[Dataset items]
══════════
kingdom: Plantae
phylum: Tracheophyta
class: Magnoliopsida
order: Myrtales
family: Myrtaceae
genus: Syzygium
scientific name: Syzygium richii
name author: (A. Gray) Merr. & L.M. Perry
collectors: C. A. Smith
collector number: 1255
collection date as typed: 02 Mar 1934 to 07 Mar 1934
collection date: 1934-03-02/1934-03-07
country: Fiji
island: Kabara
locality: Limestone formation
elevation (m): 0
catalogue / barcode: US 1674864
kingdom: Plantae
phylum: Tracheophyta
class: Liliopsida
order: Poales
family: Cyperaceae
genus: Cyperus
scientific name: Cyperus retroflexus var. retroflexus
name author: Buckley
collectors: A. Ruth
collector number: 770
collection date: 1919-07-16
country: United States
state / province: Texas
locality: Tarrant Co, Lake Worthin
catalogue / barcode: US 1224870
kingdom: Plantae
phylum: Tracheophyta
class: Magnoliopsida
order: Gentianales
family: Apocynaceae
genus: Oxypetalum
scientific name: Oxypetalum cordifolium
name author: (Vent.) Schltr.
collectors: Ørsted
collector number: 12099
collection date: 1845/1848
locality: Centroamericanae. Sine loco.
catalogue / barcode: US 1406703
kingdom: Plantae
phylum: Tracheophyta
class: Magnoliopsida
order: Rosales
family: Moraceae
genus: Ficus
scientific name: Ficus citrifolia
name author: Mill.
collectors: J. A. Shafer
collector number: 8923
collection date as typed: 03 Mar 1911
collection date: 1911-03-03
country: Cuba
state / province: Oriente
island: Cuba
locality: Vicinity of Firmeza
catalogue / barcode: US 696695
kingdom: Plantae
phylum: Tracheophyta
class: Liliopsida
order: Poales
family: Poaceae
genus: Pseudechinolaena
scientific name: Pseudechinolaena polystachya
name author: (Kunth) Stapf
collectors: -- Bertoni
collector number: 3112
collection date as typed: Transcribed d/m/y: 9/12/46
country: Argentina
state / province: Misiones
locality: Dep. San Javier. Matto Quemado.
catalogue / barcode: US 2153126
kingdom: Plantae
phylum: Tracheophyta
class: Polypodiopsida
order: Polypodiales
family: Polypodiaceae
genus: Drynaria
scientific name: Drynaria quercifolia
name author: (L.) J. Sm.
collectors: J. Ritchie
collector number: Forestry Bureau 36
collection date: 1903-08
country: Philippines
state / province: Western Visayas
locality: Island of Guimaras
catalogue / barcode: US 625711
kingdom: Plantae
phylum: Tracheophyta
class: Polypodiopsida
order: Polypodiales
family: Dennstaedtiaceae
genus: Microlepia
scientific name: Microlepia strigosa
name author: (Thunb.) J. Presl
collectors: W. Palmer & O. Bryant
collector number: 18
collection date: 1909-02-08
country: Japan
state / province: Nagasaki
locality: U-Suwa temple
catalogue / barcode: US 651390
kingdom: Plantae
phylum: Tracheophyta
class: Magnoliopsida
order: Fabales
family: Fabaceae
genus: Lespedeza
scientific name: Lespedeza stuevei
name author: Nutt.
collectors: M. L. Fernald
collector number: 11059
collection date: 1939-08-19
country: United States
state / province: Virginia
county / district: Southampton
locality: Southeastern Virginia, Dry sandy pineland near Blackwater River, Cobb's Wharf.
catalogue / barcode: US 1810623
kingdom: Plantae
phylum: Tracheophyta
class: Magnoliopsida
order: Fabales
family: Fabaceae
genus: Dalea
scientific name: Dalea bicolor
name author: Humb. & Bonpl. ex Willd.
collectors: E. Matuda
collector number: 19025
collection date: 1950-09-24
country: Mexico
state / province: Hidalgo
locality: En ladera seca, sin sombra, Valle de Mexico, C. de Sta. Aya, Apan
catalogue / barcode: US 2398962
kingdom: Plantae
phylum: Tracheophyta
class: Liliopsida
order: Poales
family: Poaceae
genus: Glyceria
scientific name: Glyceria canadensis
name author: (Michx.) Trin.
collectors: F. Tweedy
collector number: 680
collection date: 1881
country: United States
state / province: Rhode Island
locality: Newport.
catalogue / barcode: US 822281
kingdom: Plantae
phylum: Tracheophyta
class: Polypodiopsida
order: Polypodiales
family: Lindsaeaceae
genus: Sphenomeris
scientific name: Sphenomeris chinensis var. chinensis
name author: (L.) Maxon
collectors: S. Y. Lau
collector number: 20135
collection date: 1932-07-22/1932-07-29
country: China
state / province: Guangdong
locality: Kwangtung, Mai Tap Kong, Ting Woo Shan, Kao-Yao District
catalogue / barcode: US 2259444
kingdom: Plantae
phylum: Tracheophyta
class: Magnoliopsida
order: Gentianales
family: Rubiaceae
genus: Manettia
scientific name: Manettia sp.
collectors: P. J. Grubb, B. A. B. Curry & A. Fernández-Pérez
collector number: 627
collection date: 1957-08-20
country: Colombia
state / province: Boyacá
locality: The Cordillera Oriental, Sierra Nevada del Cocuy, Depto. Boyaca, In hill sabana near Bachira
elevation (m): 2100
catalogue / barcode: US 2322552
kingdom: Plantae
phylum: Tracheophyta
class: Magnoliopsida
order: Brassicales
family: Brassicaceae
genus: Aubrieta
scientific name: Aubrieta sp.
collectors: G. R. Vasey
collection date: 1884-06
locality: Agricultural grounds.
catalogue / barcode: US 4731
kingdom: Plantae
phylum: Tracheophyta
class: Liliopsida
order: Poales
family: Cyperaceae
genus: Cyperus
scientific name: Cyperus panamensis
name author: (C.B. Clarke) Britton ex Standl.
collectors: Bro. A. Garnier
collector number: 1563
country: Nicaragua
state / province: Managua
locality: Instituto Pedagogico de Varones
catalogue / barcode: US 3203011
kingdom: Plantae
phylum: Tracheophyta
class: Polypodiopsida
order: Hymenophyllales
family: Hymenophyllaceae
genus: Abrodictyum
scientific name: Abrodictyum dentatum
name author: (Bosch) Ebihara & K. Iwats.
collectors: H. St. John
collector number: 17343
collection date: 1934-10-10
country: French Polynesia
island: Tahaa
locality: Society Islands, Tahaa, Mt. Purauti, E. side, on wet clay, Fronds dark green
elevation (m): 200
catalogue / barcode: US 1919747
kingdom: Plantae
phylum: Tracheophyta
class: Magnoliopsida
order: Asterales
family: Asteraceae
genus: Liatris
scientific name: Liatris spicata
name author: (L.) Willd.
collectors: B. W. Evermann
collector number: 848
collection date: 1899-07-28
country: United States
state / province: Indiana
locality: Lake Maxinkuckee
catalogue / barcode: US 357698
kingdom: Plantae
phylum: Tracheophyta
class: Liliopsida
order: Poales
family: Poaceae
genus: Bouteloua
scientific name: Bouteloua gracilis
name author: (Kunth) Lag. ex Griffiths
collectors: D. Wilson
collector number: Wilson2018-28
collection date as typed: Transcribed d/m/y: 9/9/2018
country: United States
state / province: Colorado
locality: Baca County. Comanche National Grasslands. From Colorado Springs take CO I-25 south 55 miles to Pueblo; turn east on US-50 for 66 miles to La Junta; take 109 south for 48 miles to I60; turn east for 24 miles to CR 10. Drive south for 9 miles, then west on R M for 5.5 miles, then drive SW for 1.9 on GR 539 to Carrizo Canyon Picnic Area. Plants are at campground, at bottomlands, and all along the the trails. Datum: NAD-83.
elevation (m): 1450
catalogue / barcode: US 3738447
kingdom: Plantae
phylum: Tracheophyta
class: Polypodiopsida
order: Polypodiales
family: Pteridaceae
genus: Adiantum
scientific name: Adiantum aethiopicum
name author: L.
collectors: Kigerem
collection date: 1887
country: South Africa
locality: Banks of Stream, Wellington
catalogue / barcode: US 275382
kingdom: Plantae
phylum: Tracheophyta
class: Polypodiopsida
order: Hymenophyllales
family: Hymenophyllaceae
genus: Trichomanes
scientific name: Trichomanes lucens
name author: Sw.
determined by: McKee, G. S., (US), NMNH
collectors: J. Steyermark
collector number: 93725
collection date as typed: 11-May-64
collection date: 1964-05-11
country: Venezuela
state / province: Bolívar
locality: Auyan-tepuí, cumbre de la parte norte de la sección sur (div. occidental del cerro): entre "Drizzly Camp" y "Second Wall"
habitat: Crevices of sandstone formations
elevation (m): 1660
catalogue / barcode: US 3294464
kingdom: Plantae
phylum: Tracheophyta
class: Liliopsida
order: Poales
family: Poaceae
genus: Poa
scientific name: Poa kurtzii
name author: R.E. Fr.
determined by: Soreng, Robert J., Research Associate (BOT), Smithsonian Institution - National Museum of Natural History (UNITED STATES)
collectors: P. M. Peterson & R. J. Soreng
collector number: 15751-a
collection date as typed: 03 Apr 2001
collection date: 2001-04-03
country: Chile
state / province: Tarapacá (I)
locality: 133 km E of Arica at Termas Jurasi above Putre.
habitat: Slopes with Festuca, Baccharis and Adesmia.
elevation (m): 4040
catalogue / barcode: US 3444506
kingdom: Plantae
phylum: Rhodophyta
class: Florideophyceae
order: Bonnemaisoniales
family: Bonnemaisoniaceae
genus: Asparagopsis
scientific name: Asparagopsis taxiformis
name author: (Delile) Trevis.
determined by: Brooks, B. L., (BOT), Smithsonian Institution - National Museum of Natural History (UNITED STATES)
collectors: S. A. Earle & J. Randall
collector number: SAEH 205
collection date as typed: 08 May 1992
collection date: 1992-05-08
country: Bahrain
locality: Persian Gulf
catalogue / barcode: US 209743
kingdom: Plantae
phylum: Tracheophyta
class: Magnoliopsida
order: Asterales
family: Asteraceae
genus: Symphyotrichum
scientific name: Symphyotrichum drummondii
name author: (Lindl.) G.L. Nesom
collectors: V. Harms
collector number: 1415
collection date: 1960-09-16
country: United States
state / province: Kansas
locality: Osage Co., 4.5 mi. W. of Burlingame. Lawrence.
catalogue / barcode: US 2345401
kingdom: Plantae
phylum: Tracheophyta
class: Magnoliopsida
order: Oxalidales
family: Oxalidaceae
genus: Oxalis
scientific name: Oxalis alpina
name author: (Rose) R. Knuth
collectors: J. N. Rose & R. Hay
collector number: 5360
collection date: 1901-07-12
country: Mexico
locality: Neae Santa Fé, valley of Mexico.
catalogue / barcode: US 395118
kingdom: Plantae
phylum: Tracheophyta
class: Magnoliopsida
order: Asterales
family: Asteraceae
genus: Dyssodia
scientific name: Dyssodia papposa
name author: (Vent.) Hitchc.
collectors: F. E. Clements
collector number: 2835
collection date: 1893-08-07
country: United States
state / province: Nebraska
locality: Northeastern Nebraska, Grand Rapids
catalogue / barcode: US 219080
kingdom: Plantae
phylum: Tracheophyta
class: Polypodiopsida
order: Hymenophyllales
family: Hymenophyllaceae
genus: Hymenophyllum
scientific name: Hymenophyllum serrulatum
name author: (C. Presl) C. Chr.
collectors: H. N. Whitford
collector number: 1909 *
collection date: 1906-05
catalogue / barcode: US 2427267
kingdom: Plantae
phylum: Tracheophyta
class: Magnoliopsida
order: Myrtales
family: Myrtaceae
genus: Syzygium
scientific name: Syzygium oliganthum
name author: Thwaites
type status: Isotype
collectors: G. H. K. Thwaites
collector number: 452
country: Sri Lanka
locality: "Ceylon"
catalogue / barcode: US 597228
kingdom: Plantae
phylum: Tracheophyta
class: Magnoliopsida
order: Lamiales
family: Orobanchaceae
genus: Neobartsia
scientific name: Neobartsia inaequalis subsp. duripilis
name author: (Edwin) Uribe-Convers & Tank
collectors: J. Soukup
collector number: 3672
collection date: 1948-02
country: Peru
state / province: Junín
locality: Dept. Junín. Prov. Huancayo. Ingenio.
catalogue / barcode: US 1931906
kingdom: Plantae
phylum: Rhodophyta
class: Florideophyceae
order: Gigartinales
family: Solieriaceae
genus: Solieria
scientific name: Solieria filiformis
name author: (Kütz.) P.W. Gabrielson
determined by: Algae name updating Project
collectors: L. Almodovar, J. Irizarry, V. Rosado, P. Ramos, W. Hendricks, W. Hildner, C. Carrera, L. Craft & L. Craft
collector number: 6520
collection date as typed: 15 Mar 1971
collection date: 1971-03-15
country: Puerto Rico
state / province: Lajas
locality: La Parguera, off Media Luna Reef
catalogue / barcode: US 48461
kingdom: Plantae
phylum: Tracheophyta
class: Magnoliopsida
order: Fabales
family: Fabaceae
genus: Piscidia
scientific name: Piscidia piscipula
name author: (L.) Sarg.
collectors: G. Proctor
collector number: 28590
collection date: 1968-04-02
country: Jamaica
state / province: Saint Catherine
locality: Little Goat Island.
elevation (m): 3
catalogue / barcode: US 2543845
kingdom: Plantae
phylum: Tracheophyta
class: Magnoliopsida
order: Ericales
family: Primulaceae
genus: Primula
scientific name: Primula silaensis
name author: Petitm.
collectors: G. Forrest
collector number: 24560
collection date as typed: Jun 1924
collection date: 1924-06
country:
══════════
_EXERCISE DIRECTIONS_
Reproduce word for word every line from the start of the records up to and including the line that contains "scientific name: Cyperus retroflexus".

_SOLVED PROBLEM_
kingdom: Plantae
phylum: Tracheophyta
class: Magnoliopsida
order: Myrtales
family: Myrtaceae
genus: Syzygium
scientific name: Syzygium richii
name author: (A. Gray) Merr. & L.M. Perry
collectors: C. A. Smith
collector number: 1255
collection date as typed: 02 Mar 1934 to 07 Mar 1934
collection date: 1934-03-02/1934-03-07
country: Fiji
island: Kabara
locality: Limestone formation
elevation (m): 0
catalogue / barcode: US 1674864
kingdom: Plantae
phylum: Tracheophyta
class: Liliopsida
order: Poales
family: Cyperaceae
genus: Cyperus
scientific name: Cyperus retroflexus var. retroflexus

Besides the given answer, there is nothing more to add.